Showing Evidence of Learning

The Why in Showing Evidence of Learning

There’s good reason to solicit evidence of student learning, and it’s not just to make your pedagogy shine. Students who understand the content you teach are actually more engaged in class, so designing a classroom environment in which regular assessment is performed results in happier students and a more informed teacher.

One way of checking in with your kids to see whether they’ve got it can be done through summative assessments, or those conducted after a lesson unit or period of time, evaluating how much your little sponges have sucked up. These assessments of learning are great for administering grades and providing accountability, but it’s formative assessments that support learning during the learning process.

What Happened Vs. What Is Happening

Displaying what students have learned is valuable, so there is benefit in this, but documenting learning hones in on the process of learning. It uses reflective interpretations of purposefully selected artifacts that convey visible and audible evidence of what is taking place during, or because of, the learning process. Documenting learning raises cognitive and metacognitive awareness of the learner’s growth, including changes over time. So keeping track of those aha moments becomes quantifiable, and this is precisely what we want to capture with evidence-based learning. So, just what does that look like?

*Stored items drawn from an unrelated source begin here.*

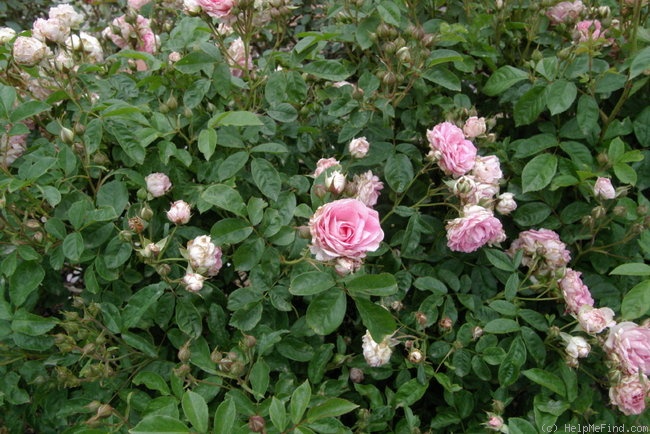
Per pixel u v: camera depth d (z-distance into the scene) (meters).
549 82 0.58
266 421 0.45
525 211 0.60
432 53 0.59
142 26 0.74
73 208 0.49
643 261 0.61
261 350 0.48
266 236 0.49
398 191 0.57
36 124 0.64
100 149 0.60
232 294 0.51
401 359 0.56
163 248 0.49
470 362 0.55
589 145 0.64
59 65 0.59
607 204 0.59
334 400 0.41
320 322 0.44
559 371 0.54
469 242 0.54
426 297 0.59
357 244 0.40
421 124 0.65
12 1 1.10
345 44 0.72
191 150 0.58
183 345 0.50
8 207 0.51
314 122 0.65
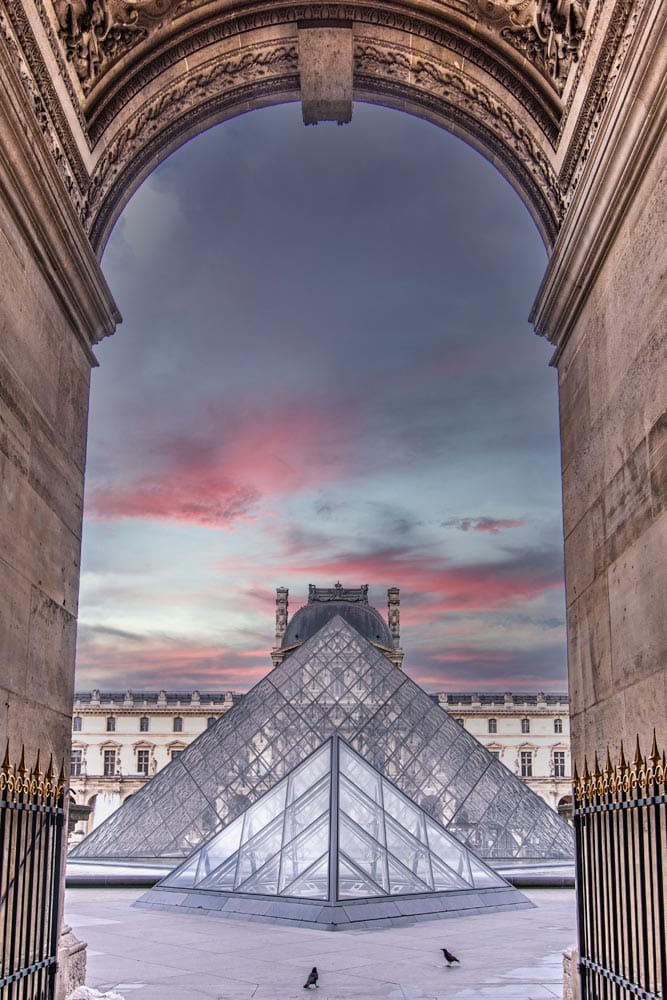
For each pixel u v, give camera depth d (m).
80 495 14.04
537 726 153.00
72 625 13.48
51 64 12.19
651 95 9.81
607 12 11.39
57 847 10.86
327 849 26.36
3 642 10.47
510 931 22.73
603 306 11.97
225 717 53.69
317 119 17.95
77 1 12.59
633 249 10.69
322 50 15.97
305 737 51.44
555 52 13.67
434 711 53.34
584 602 12.81
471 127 16.88
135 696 162.88
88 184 14.38
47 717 12.21
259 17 15.39
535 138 15.09
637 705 10.28
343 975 16.11
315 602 135.25
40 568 11.94
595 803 10.34
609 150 10.88
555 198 14.77
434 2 15.09
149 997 14.05
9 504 10.70
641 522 10.20
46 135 12.34
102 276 13.97
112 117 14.42
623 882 10.09
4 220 10.70
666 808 8.73
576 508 13.37
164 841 46.75
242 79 16.56
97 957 18.12
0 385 10.44
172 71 15.34
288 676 54.97
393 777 49.12
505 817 47.16
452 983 15.34
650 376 9.95
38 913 11.06
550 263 13.89
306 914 23.67
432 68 16.19
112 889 36.91
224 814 47.88
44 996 10.41
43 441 12.11
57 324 12.84
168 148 16.80
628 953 8.88
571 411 13.77
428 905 25.78
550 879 37.12
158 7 14.12
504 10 14.42
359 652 56.31
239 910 25.52
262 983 15.35
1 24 10.56
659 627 9.56
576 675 13.30
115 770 153.25
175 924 23.88
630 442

Choose Your Own Assessment Adventure

There are a lot of options at your fingertips when you’re ready for assessment. Here are a few examples excerpted from 25 Quick Formative Assessments for a Differentiated Classroom by Judith Dodge:

  • Summaries and Reflections: Students stop and reflect, make sense of what they have heard or read, derive personal meaning from their learning experiences, and/or increase their metacognitive skills. These require that students use content-specific language.

  • Lists, Charts, and Graphic Organizers: Students will organize information, make connections, and note relationships through the use of various graphic organizers.

  • Visual Representations of Information: Students will use both words and pictures to make connections and increase memory, facilitating retrieval of information later on. This “dual coding” helps teachers address classroom diversity, preferences in learning style, and different ways of “knowing.”

  • Collaborative Activities: Students have the opportunity to move and/or communicate with others as they develop and demonstrate their understanding of concepts.

The above list is not exhaustive but can be overwhelming if attempted all in one go, for all parties involved. Instead, focus on a few key ideas for bringing these formative assessment strategies into your class mix:

1. Choose wisely. Pick 3 strategies that you can practice with your students until they are routine and you smooth out any initial difficulties.

2. Pass the torch. Teach students how to do formative assessment so they can use it for goal setting, gathering evidence of their learning, and making adjustments, taking on ownership of their individual learning processes.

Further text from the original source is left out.